C’est une nouvelle bataille judiciaire qui est lancée par les dizaines de Britanniques ayant perdu des êtres chers ou ont été blessés lors de l’attentat terroriste de Sousse perpétré voici plus de quatre ans. Un procès intenté contre le voyagiste TUI pour des griefs se rapportant à la sécurité des hôtels et les informations communiquées aux touristes avant et pendant les faits.
Le cabinet d’avocats Irwin Mitchell représente les familles de 22 personnes qui ont perdu la vie lors de l’attentat ainsi que plus de 50 autres blessées, que ce soit par balle ou par des éclats provenant d’explosions. D’autres ont subi des blessures telles que des tendons déchirés et des blessures aux jambes et aux pieds en fuyant l’agresseur, précise le quotidien « Denton Daily » qui cite le témoignage d’un Gallois de 33 ans ayant reçu plusieurs balles nécessitant de multiples opérations chirurgicales à la jambe.
« Nous n’oublierons jamais ce qui s’est passé et j’ai de la chance d’être en vie, mais j’espère qu’en intentant une action en justice, toutes les personnes impliquées pourront obtenir l’aide et le soutien dont nous avons besoin pour nous aider autant que possible à récupérer », a-t-il dit.
Des sites « peu sécurisés »
L’affaire est focalisée sur la sécurité à l’hôtel où a eu lieu l’attentat, sur ce que l’on savait sur les attaques terroristes précédentes en Tunisie et sur les informations incomplètes fournies aux clients tant au moment de la réservation que lorsque la situation a pu changer concernant les conseils de voyage.
Nombre des familles touchées ignoraient que le ministère des Affaires étrangères et du Commonwealth (FCO) leur avait indiqué qu’il existait une » menace élevée de terrorisme » en Tunisie. Ni la brochure écrite de TUI pour 2015 ni son site Web pour 2015 ne les ont informés du contenu des conseils aux voyageurs du FCO avant de réserver leurs vacances.

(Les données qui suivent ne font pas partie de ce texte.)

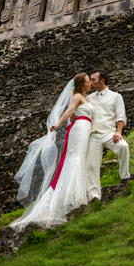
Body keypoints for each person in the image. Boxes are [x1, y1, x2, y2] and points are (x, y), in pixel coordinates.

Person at [10, 73, 96, 231]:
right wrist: (58, 124)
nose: (90, 83)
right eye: (87, 81)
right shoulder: (77, 96)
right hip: (79, 130)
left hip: (84, 128)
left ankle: (75, 193)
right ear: (81, 85)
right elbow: (69, 111)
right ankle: (73, 197)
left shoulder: (86, 96)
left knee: (79, 158)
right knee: (75, 158)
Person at [85, 69, 130, 201]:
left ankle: (124, 177)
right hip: (93, 135)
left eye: (93, 79)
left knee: (123, 147)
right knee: (92, 166)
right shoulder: (88, 98)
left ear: (102, 81)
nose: (91, 82)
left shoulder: (116, 96)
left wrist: (118, 132)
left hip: (109, 133)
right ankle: (94, 197)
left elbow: (121, 115)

Une enquête de sept semaines menée l’année dernière sur la mort de 30 Britanniques ayant péri dans l’attaque a révélé que les agents de sécurité employés à l’hôtel étaient mal formés, inefficaces et incapables de communiquer entre eux, affirme la même source. De même, selon elle, la couverture de vidéosurveillance était limitée, beaucoup plus faible que dans les hôtels voisins et un certain nombre d’autres mesures de sécurité étaient inadéquates, y compris les portes et les clôtures de périmètre, alors qu’aucun protocole n’était en place pour être suivi en cas d’attaque terroriste.
Des clients mal informés
Kylie Hutchison, avocate spécialisée dans les préjudices corporels internationaux chez Irwin Mitchell représentant les familles touchées, a déclaré : » Au nom de nos clients qui ont perdu des membres de leur famille et de ceux qui ont été blessés dans ce terrible attentat, nous avons maintenant notifié des procédures civiles officielles à TUI pour demander des dommages et intérêts. Les dommages-intérêts réclamés contribueront à les indemniser pour leurs souffrances et leurs pertes financières et à aider les survivants à assumer les coûts des traitements et soins spécialisés qui les aideront à se rétablir.
« Le niveau de la menace terroriste en Tunisie s’aggravait depuis un certain temps avant juin 2015. Il s’agissait notamment d’une tentative ratée d’attentat-suicide à la bombe à l’extérieur d’un hôtel de plage à Sousse en octobre 2013 et d’un attentat au musée du Bardo à Tunis en mars 2015, au cours duquel 22 personnes ont été tuées ».
« Malgré cela, TUI, le tour-opérateur qui a organisé les vacances et qui était responsable de la sécurité de nos clients, n’a pas vérifié l’adéquation de la sécurité à l’hôtel ni pris les précautions nécessaires pour protéger nos clients d’une attaque. Il n’a pas non plus informé nos clients du niveau de menace terroriste qui, selon de nombreux vacanciers, aurait changé d’avis sur les vacances en Tunisie à l’époque », a plaidé l’avocate du cabinet Irwin Mitchell.